Support  May Reduce Ca Growth Factor

A Little Help from Friends May Slow Cancer Progress

People who have more support from friends and neighbors may produce less of a growth factor that can foster cancer spread, according to a study of ovarian cancer patients.

While there is strong evidence that stress, social support and other behavioral factors can affect a person's immune system, there has been no research on whether such factors can affect a person's production of vascular endothelial growth factor (VEGF).

VEGF helps new blood vessels to form around tumors, which allows tumors to grow and spread more easily. And higher levels of VEGF have been linked to worse survival among ovarian cancer patients.

To investigate whether there might be a link between VEGF levels, social support and depression, Dr. Susan K. Lutgendorf of the University of Iowa in Iowa City and colleagues studied 24 women with ovarian cancer and 5 women with non-cancerous pelvic masses.

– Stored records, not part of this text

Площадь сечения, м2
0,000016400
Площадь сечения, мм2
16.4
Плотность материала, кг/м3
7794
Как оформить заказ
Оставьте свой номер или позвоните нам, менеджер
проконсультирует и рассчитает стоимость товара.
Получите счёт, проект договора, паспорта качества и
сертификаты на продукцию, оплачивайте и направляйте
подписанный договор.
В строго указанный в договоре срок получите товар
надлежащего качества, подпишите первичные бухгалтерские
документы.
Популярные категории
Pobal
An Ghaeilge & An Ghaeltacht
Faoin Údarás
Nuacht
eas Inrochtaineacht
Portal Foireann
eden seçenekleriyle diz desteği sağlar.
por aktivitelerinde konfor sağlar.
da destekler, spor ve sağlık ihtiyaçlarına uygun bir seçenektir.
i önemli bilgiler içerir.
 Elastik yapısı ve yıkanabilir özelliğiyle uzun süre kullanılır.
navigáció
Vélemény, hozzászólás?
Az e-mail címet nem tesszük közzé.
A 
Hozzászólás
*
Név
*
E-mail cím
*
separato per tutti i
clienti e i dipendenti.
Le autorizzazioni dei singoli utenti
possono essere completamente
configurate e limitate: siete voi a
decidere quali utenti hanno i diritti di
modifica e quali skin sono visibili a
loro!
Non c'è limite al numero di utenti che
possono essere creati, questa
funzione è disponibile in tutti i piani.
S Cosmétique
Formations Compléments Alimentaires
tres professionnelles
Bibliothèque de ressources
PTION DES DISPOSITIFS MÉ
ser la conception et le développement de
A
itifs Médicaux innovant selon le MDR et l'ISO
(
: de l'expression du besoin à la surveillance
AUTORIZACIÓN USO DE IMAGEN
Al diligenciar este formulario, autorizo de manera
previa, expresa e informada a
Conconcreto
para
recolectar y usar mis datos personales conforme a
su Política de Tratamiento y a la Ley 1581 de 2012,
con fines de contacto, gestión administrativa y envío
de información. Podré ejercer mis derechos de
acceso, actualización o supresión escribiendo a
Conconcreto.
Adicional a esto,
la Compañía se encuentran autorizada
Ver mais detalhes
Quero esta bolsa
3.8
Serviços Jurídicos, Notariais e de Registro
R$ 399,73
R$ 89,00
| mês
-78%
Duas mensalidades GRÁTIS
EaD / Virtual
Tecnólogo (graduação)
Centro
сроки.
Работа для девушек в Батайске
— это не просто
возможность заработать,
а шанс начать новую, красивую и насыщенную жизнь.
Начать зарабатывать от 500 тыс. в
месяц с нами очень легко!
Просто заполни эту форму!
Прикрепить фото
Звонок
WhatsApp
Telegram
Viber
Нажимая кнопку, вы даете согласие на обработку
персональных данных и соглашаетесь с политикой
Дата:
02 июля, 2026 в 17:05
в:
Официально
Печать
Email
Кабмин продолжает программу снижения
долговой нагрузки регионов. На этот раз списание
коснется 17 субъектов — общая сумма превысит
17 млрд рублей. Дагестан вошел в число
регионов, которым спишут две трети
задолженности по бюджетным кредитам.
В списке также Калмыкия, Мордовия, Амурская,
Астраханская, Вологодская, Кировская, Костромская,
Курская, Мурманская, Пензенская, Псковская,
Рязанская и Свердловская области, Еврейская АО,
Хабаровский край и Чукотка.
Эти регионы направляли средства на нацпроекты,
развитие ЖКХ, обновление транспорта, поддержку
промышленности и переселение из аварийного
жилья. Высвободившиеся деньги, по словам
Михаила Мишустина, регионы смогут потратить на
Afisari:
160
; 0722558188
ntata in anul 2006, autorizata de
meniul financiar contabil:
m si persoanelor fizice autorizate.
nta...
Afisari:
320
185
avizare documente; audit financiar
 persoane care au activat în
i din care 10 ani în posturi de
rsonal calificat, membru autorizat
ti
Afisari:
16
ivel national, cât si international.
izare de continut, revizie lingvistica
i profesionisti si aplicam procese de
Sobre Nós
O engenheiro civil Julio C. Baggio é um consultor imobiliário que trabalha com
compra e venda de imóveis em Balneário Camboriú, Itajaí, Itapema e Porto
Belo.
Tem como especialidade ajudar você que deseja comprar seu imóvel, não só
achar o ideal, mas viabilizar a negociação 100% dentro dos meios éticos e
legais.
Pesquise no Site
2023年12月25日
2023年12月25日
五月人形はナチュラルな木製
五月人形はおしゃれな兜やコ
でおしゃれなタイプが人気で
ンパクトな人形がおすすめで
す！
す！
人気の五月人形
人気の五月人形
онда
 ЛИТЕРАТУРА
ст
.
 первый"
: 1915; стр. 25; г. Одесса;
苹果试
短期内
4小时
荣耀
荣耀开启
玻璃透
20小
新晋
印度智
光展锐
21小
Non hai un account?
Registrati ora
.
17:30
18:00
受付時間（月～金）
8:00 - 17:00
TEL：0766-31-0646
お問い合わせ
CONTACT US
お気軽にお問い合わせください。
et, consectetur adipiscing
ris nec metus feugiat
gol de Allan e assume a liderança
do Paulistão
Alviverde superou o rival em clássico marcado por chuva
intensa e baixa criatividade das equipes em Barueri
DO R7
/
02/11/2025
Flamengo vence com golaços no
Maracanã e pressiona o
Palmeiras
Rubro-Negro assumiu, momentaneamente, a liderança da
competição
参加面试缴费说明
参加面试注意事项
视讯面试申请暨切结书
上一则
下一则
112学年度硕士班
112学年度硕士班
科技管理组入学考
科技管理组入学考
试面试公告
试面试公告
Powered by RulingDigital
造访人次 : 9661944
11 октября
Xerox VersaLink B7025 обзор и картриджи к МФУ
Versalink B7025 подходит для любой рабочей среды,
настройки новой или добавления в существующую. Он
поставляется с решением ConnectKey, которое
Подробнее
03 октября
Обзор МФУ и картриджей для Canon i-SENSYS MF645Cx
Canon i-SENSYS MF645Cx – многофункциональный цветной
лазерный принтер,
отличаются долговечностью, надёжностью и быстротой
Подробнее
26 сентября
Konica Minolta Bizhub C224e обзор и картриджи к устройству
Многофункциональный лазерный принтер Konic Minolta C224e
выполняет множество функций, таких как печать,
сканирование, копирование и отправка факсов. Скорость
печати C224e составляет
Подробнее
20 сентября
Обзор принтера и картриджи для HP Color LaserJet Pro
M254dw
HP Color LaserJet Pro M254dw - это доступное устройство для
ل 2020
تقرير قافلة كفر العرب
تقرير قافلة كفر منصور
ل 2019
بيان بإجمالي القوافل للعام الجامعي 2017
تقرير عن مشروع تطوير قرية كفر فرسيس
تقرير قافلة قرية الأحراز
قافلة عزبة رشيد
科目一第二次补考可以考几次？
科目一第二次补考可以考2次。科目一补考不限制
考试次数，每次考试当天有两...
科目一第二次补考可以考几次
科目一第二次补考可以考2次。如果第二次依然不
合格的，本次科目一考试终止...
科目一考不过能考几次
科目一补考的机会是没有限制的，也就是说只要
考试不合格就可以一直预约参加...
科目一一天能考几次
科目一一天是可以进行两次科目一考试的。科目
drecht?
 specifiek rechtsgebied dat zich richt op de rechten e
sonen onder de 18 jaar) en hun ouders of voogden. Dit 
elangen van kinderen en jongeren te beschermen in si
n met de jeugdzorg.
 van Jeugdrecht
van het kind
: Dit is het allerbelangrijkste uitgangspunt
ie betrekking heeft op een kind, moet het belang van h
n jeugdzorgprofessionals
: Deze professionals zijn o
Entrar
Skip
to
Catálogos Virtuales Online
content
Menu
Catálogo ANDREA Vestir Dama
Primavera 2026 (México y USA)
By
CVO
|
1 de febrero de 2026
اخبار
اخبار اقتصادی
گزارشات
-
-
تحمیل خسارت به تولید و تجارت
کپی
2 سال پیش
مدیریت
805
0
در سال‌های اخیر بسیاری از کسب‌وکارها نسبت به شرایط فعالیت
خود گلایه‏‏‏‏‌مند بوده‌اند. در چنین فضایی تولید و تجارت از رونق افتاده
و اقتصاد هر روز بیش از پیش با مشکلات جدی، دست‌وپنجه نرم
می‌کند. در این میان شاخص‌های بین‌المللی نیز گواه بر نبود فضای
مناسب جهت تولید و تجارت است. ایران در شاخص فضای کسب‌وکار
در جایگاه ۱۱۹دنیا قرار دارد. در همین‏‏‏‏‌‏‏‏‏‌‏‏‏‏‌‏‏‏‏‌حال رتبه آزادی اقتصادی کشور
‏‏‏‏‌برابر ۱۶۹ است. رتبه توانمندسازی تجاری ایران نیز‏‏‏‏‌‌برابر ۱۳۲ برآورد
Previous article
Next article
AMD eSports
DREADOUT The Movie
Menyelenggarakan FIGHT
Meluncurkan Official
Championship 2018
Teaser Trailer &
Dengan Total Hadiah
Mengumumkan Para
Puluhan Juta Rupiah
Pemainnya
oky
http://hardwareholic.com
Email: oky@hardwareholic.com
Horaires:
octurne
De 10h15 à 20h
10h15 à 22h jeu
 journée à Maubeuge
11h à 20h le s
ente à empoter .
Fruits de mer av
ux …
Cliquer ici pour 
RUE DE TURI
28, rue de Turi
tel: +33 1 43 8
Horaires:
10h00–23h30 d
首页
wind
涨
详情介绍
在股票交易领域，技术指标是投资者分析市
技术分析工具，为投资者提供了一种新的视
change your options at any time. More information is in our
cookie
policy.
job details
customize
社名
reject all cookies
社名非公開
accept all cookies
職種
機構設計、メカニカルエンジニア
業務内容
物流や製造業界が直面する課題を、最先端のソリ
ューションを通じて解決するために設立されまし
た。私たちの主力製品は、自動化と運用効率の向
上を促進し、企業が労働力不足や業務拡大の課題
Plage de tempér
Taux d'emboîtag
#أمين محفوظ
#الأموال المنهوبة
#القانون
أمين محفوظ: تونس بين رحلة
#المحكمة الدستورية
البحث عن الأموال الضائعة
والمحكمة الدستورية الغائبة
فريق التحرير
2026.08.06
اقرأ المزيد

The cancer patients had not yet had surgery for the condition.

The higher a patient's level of social well-being, the researchers found, the lower her VEGF level. More support from friends and neighbors, as well as less distance from friends, were both linked to lower levels of the growth factor, according to the report in the August 15th issue of Cancer.

While women who reported more feelings of helplessness or worthlessness had higher VEGF levels, depression in general was not related to VEGF levels, the investigators found.